Catalonia’s new leader sharpens secession pitch, Spain talks tough

Carles Puigdemont

The secessionist movement in Catalonia, an autonomous province of Spain known for its picturesque resorts, has acquired a fresh impetus with the appointment of Carles Puigdemont as the new leader of the movement, ending the three-month feud between the separatist parties. He has replaced Artur Mas, president of the region since 2010 who has played a crucial role in escalating the clash with Spain.

This decision by Catalonia’s parliament was taken hours before the deadline for the appointment of the leader, which was to expire on January 11. The regional parliamentary elections were last held in in September 2015. Junts pe Si (Together for Yes) had presented a united pro-independence front and won the elections. But the coalition was unable to form the government as there were various disagreements within the party regarding the new leader. The minority party in coalition, Popular Unity Candidacy (CUP), had been against the appointment of Artur Mas, whom it faults for imposing austerity cuts and a failure to address corruption in the party.

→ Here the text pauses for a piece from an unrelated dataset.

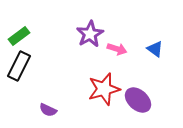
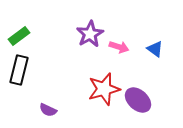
pink arrow: moved 2 px right, 2 px up
black rectangle: moved 4 px down; rotated 12 degrees counterclockwise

Mr Puigdemont, the mayor of the city of Girona and a former journalist, plans to carry out the framework of secession and separate the region successfully from the rest of the Spain. He told the regional parliament, “I am fully aware that we are starting a process that is far from easy and far from comfortable, but we will put into it value and courage.” “This isn’t a time for cowards, nor for rashness, nor for renunciations,” he added, sharpening the rhetoric for an independent Catalonia. His job is cut out for him: over the next 18 months he plans to set a new state within a state by creating a central bank, tax system, and an independent social security system.

Mr Mas put on a brave front, saying that making way for his successor does not mean an exit from politics for him.

Madrid has carefully taken note of latest statements made by the New First Minister, as the leader of Catalonia under the Spanish constitution, and look set to foil plans of the secessionist movement. “The government won’t allow a single act that could harm the unity and sovereignty of Spain,” said Spain’s Prime Minister Mariano Rajoy. He made is clear that Spain is against “any action that would contravene the unity and sovereignty and that goes against the law and the decisions of the courts.”

Catalonia is one of Spain’s semi-autonomous regions with its unique culture, language and customs. It currently enjoys some independent laws in the health and education sector, but is not happy with the tax system of Madrid.  Catalonia, the tourist hub of Spain and home to famous surrealist painter Salvador Dali, contends that it provides more than what it gets back economically from the rest of Spain and would like more autonomy.

The road to independence for Catalonia is fraught with challenges.   Spain, the fifth largest economy in the EU, would do everything in its power to stop the secession, and if Catalonia succeeds in separating, Spain would hinder its integration in the European Union and the United Nations.